### PROBLEM TO WORK ON
Your task is to retype all of the records below with complete accuracy.

### GIVEN ENTRIES
________________________
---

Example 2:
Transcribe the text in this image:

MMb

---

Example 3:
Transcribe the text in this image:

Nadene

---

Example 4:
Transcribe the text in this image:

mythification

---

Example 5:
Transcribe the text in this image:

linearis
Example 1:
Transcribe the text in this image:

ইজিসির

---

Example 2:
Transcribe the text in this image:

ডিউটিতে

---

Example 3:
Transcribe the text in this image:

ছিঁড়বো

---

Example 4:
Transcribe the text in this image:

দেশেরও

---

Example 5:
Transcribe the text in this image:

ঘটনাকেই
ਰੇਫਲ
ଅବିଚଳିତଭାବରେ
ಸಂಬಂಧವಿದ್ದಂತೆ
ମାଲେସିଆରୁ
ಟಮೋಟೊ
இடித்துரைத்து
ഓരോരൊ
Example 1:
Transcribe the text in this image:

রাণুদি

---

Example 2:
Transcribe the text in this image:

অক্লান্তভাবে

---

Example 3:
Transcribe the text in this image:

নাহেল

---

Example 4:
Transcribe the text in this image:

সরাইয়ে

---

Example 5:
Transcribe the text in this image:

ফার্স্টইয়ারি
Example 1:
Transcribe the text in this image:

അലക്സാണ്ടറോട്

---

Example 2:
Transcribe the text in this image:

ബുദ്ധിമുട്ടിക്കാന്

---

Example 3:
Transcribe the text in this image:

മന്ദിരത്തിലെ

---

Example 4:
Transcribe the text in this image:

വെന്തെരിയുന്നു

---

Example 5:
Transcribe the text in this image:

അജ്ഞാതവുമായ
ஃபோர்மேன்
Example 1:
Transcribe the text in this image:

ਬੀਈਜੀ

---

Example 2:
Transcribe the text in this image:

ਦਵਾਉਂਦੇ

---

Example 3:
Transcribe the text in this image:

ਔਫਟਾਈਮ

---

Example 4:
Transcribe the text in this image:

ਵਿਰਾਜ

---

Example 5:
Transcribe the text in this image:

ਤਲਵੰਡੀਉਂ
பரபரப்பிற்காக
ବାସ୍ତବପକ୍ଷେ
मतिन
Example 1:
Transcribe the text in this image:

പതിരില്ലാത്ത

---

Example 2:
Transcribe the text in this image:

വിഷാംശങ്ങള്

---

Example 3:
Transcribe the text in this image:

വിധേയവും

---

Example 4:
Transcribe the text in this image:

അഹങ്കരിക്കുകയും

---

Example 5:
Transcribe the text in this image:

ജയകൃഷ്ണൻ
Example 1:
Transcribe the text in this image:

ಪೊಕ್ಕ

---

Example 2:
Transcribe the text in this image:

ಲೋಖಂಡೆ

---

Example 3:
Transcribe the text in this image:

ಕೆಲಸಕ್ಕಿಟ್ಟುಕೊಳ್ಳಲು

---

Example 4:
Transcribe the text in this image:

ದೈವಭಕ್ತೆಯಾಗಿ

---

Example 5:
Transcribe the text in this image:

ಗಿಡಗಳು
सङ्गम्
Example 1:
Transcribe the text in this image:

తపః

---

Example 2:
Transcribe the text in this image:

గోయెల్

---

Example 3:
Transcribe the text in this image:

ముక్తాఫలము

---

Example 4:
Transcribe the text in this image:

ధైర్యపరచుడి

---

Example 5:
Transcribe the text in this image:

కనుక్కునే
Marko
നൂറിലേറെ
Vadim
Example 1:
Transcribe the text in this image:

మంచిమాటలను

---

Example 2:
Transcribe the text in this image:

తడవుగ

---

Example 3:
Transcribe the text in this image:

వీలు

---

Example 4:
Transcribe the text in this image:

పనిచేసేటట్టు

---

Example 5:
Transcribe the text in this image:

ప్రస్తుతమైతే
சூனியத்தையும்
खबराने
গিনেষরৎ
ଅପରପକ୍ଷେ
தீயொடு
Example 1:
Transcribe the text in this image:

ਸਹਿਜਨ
________________________
### ANSWER TO THIS EXERCISE
---

Example 2:
Transcribe the text in this image:

MMb

---

Example 3:
Transcribe the text in this image:

Nadene

---

Example 4:
Transcribe the text in this image:

mythification

---

Example 5:
Transcribe the text in this image:

linearis
Example 1:
Transcribe the text in this image:

ইজিসির

---

Example 2:
Transcribe the text in this image:

ডিউটিতে

---

Example 3:
Transcribe the text in this image:

ছিঁড়বো

---

Example 4:
Transcribe the text in this image:

দেশেরও

---

Example 5:
Transcribe the text in this image:

ঘটনাকেই
ਰੇਫਲ
ଅବିଚଳିତଭାବରେ
ಸಂಬಂಧವಿದ್ದಂತೆ
ମାଲେସିଆରୁ
ಟಮೋಟೊ
இடித்துரைத்து
ഓരോരൊ
Example 1:
Transcribe the text in this image:

রাণুদি

---

Example 2:
Transcribe the text in this image:

অক্লান্তভাবে

---

Example 3:
Transcribe the text in this image:

নাহেল

---

Example 4:
Transcribe the text in this image:

সরাইয়ে

---

Example 5:
Transcribe the text in this image:

ফার্স্টইয়ারি
Example 1:
Transcribe the text in this image:

അലക്സാണ്ടറോട്

---

Example 2:
Transcribe the text in this image:

ബുദ്ധിമുട്ടിക്കാന്

---

Example 3:
Transcribe the text in this image:

മന്ദിരത്തിലെ

---

Example 4:
Transcribe the text in this image:

വെന്തെരിയുന്നു

---

Example 5:
Transcribe the text in this image:

അജ്ഞാതവുമായ
ஃபோர்மேன்
Example 1:
Transcribe the text in this image:

ਬੀਈਜੀ

---

Example 2:
Transcribe the text in this image:

ਦਵਾਉਂਦੇ

---

Example 3:
Transcribe the text in this image:

ਔਫਟਾਈਮ

---

Example 4:
Transcribe the text in this image:

ਵਿਰਾਜ

---

Example 5:
Transcribe the text in this image:

ਤਲਵੰਡੀਉਂ
பரபரப்பிற்காக
ବାସ୍ତବପକ୍ଷେ
मतिन
Example 1:
Transcribe the text in this image:

പതിരില്ലാത്ത

---

Example 2:
Transcribe the text in this image:

വിഷാംശങ്ങള്

---

Example 3:
Transcribe the text in this image:

വിധേയവും

---

Example 4:
Transcribe the text in this image:

അഹങ്കരിക്കുകയും

---

Example 5:
Transcribe the text in this image:

ജയകൃഷ്ണൻ
Example 1:
Transcribe the text in this image:

ಪೊಕ್ಕ

---

Example 2:
Transcribe the text in this image:

ಲೋಖಂಡೆ

---

Example 3:
Transcribe the text in this image:

ಕೆಲಸಕ್ಕಿಟ್ಟುಕೊಳ್ಳಲು

---

Example 4:
Transcribe the text in this image:

ದೈವಭಕ್ತೆಯಾಗಿ

---

Example 5:
Transcribe the text in this image:

ಗಿಡಗಳು
सङ्गम्
Example 1:
Transcribe the text in this image:

తపః

---

Example 2:
Transcribe the text in this image:

గోయెల్

---

Example 3:
Transcribe the text in this image:

ముక్తాఫలము

---

Example 4:
Transcribe the text in this image:

ధైర్యపరచుడి

---

Example 5:
Transcribe the text in this image:

కనుక్కునే
Marko
നൂറിലേറെ
Vadim
Example 1:
Transcribe the text in this image:

మంచిమాటలను

---

Example 2:
Transcribe the text in this image:

తడవుగ

---

Example 3:
Transcribe the text in this image:

వీలు

---

Example 4:
Transcribe the text in this image:

పనిచేసేటట్టు

---

Example 5:
Transcribe the text in this image:

ప్రస్తుతమైతే
சூனியத்தையும்
खबराने
গিনেষরৎ
ଅପରପକ୍ଷେ
தீயொடு
Example 1:
Transcribe the text in this image:

ਸਹਿਜਨ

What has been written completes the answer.